- [TASK GOAL]:
No output is needed beyond the number of lines in the listing that contain the word "Jesus".

- [RECORDS FOR THIS TASK]:
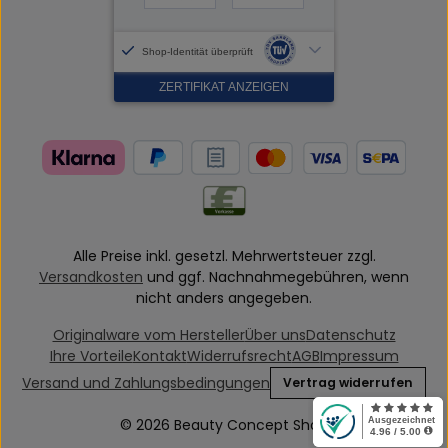
Alle Preise inkl. gesetzl. Mehrwertsteuer zzgl.
Versandkosten
und ggf. Nachnahmegebühren, wenn
nicht anders angegeben.
Originalware vom Hersteller
Über uns
Datenschutz
Ihre Vorteile
Kontakt
Widerrufsrecht
AGB
Impressum
Versand und Zahlungsbedingungen
Vertrag widerrufen
© 2026 Beauty Concept Shop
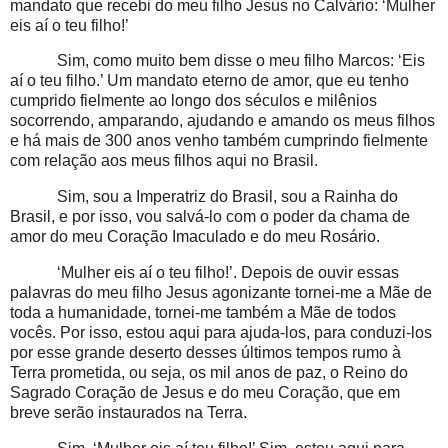
mandato que recebi do meu filho Jesus no Calvário: ‘Mulher
eis aí o teu filho!’
Sim, como muito bem disse o meu filho Marcos: ‘Eis
aí o teu filho.’ Um mandato eterno de amor, que eu tenho
cumprido fielmente ao longo dos séculos e milênios
socorrendo, amparando, ajudando e amando os meus filhos
e há mais de 300 anos venho também cumprindo fielmente
com relação aos meus filhos aqui no Brasil.
Sim, sou a Imperatriz do Brasil, sou a Rainha do
Brasil, e por isso, vou salvá-lo com o poder da chama de
amor do meu Coração Imaculado e do meu Rosário.
‘Mulher eis aí o teu filho!’. Depois de ouvir essas
palavras do meu filho Jesus agonizante tornei-me a Mãe de
toda a humanidade, tornei-me também a Mãe de todos
vocês. Por isso, estou aqui para ajuda-los, para conduzi-los
por esse grande deserto desses últimos tempos rumo à
Terra prometida, ou seja, os mil anos de paz, o Reino do
Sagrado Coração de Jesus e do meu Coração, que em
breve serão instaurados na Terra.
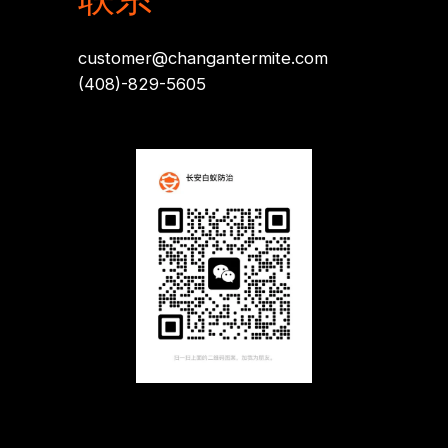
customer@changantermite.com
(408)-829-5605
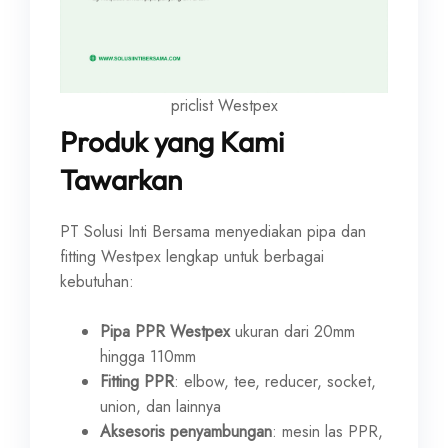
priclist Westpex
Produk yang Kami
Tawarkan
PT Solusi Inti Bersama menyediakan pipa dan
fitting Westpex lengkap untuk berbagai
kebutuhan:
Pipa PPR Westpex
ukuran dari 20mm
hingga 110mm
Fitting PPR
: elbow, tee, reducer, socket,
union, dan lainnya
Aksesoris penyambungan
: mesin las PPR,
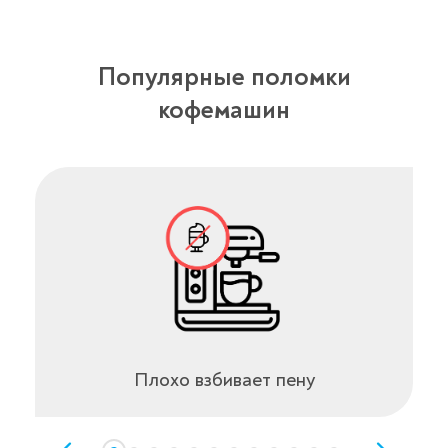
Популярные поломки
кофемашин
Плохо взбивает пену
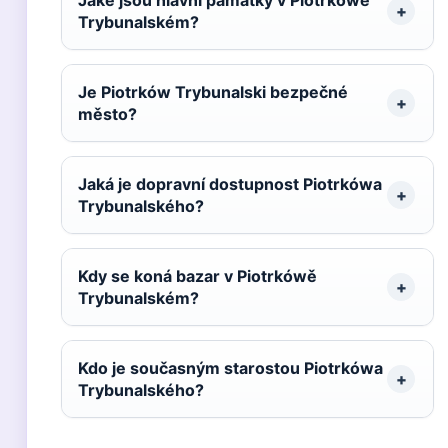
Jaké jsou hlavní památky v Piotrkówě
Trybunalském?
Je Piotrków Trybunalski bezpečné
město?
Jaká je dopravní dostupnost Piotrkówa
Trybunalského?
Kdy se koná bazar v Piotrkówě
Trybunalském?
Kdo je současným starostou Piotrkówa
Trybunalského?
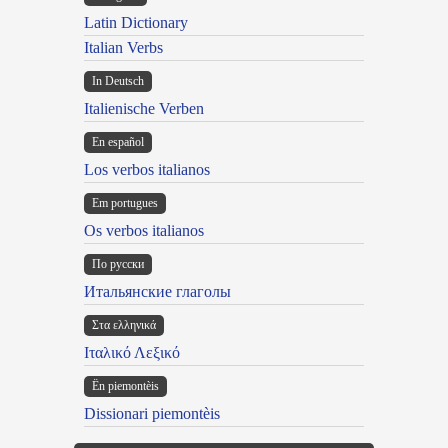
Latin Dictionary
Italian Verbs
In Deutsch
Italienische Verben
En español
Los verbos italianos
Em portugues
Os verbos italianos
По русски
Итальянские глаголы
Στα ελληνικά
Ιταλικό Λεξικό
Ën piemontèis
Dissionari piemontèis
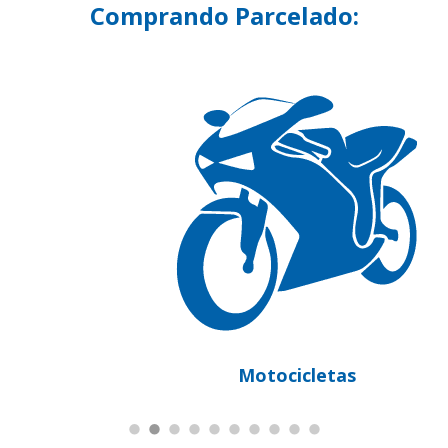
Comprando Parcelado:
Motocicletas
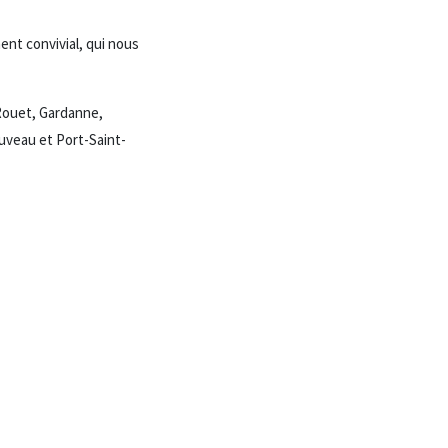
ent convivial, qui nous
-Rouet, Gardanne,
uveau et Port-Saint-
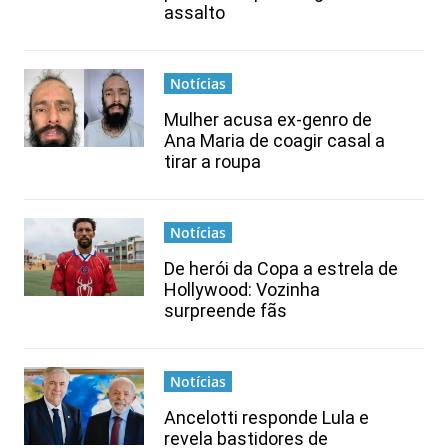
assalto
Notícias
Mulher acusa ex-genro de
Ana Maria de coagir casal a
tirar a roupa
Notícias
De herói da Copa a estrela de
Hollywood: Vozinha
surpreende fãs
Notícias
Ancelotti responde Lula e
revela bastidores de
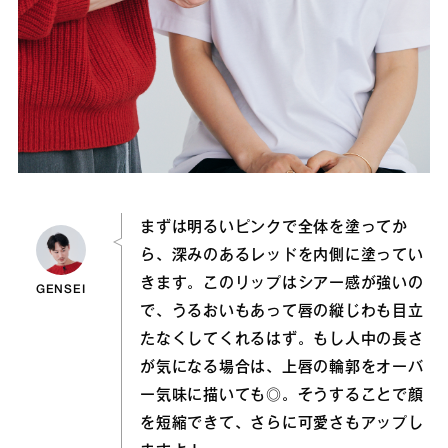
まずは明るいピンクで全体を塗ってか
ら、深みのあるレッドを内側に塗ってい
きます。このリップはシアー感が強いの
GENSEI
で、うるおいもあって唇の縦じわも目立
たなくしてくれるはず。もし人中の長さ
が気になる場合は、上唇の輪郭をオーバ
ー気味に描いても◎。そうすることで顔
を短縮できて、さらに可愛さもアップし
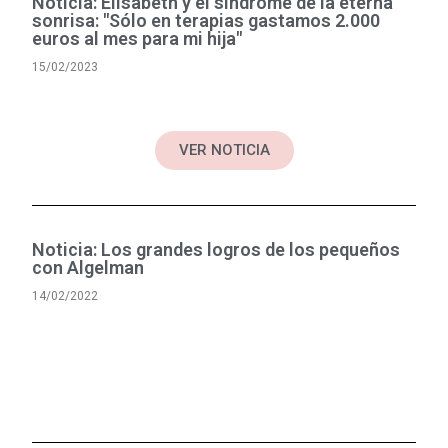
Noticia: Elisabeth y el síndrome de la eterna
sonrisa: "Sólo en terapias gastamos 2.000
euros al mes para mi hija"
15/02/2023
VER NOTICIA
Noticia: Los grandes logros de los pequeños
con Algelman
14/02/2022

- [EXERCISE RESULT]:
3